> **Required action A**
Can you reproduce, word for word, the part of the Medicare pay cut article starting with "Senate Misses Deadline" and going on through "by week's end."?
> **Required action B**
How would you put this sentence from the Medicare pay cut article into Spanish: "By the time the Senate adjourned Wednesday night, it had still not voted on its bill to postpone the pay cut."
> **Required action C**
Can you carry the Medicare pay cut article forward from its last sentence?

╭─ Document segment

Senate Misses Deadline for Delaying Medicare Pay Cut

April 14, 2010

Editor's note: On April 15, 2010, the Senate and the House voted to pass the delay of the Medicare pay cut to June 1, and President Obama signed the legislation later that night.

April 14, 2010 — Senate Democrats are still trying to postpone a 21.2% Medicare pay cut for physicians from April 1 to either May 1 or June 1, and they may get the job done by week's end.

However, they have missed a deadline of sorts that may temporarily complicate physicians getting reimbursed by Medicare.

The pay cut technically took effect on April 1, but the Centers for Medicare and Medicaid Services (CMS) tried to spare physicians the consequences by instructing carriers to hold payment on claims for services rendered in April for the first 10 business days of the month — that is, through today. The hope was that Congress would postpone the pay cut before tomorrow, April 15, which would allow carriers to reimburse suspended physician claims at the old rate.

The House has already passed a bill delaying the reduction to May 1. Senate Democrats have tried to follow suit with their own bill, and Sen. Max Baucus (D-MT) has proposed an amendment — not yet approved — that would push the effective date out to June 1. However, Democratic lawmakers have encountered procedural roadblocks from Senate Republicans who say the measure adds to the federal deficit instead of paying for itself. Medicare reimbursement is just one part of the bill, which also would extend expired unemployment compensation benefits and subsidies for health insurance premiums for out-of-work Americans under the COBRA program.

By the time the Senate adjourned Wednesday night, it had still not voted on its bill to postpone the pay cut. So what happens next to those suspended physician claims from the first 10 business days of April? Medscape Medical News posed that question to CMS, but as of press time, the agency had yet to answer the question or publish any guidance on its Web site about the fate of those claims. However, the agency did issue guidance on a similar payment hold in January 2010 that may apply to the current situation.

CMS had instructed carriers to sit on claims with January service dates for the first 10 business days of the month because it anticipated the possibility of the pay cut taking effect as scheduled on January 1, with Congress not acting to postpone it until later in January (in fact, Congress voted in late December to delay the cut until March 1, and followed up with another extension to April 1). On December 21, CMS announced on its Web site that after the end of the first 10 business days of January, suspended physician claims would enter the payment processing pipeline.

╰─
╭─ Supplied material

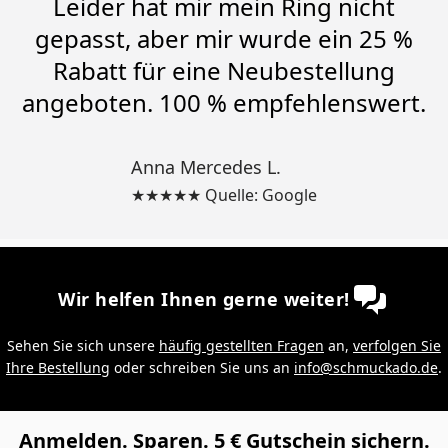
Leider hat mir mein Ring nicht
gepasst, aber mir wurde ein 25 %
Rabatt für eine Neubestellung
angeboten. 100 % empfehlenswert.
Anna Mercedes L.
★★★★★ Quelle: Google
Wir helfen Ihnen gerne weiter!
Sehen Sie sich unsere
häufig gestellten Fragen
an,
verfolgen Sie
Ihre Bestellung
oder schreiben Sie uns an
info@schmuckado.de
.
Anmelden. Sparen. 5 € Gutschein sichern.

╰─

> **Result A**
Senate Misses Deadline for Delaying Medicare Pay Cut

April 14, 2010

Editor's note: On April 15, 2010, the Senate and the House voted to pass the delay of the Medicare pay cut to June 1, and President Obama signed the legislation later that night.

April 14, 2010 — Senate Democrats are still trying to postpone a 21.2% Medicare pay cut for physicians from April 1 to either May 1 or June 1, and they may get the job done by week's end.

> **Result B**
Para cuando el Senado levantó la sesión el miércoles por la noche, todavía no había votado su proyecto de ley para posponer el recorte de pagos.

> **Result C**
"This, of course, could result in claims being processed with the negative 21.2% update," stated CMS. That guidance assumed that Congress might not avert the January 1 cut by the tenth business day.

CMS also stated that if Congress did eventually act to avert the cut, any claims processed at the reduced rate would be automatically reprocessed at the old higher rate, as long as what the physician charged was higher than the allowable amount in the slashed Medicare fee schedule. The rationale here, stated CMS, is that Medicare pays the lesser of either the Medicare allowable amount or the physician's own charge for a service.

CMS suggested back in December that physicians delay submitting claims to their Medicare carriers "until it becomes clearer as to whether new legislation will be enacted or until cash flow becomes problematic." By doing so, they could avoid having their claims possibly processed twice — once at the new reduced rate and then again at the old higher rate.

Organized medicine has warned that if the massive reduction in Medicare reimbursement takes effect, many physicians will turn away seniors as well as military families whose TRICARE coverage is based on Medicare rates. Medical societies have lobbied Congress to scrap the sustainable growth rate formula that Medicare uses to determine physician compensation and replace it with something more equitable.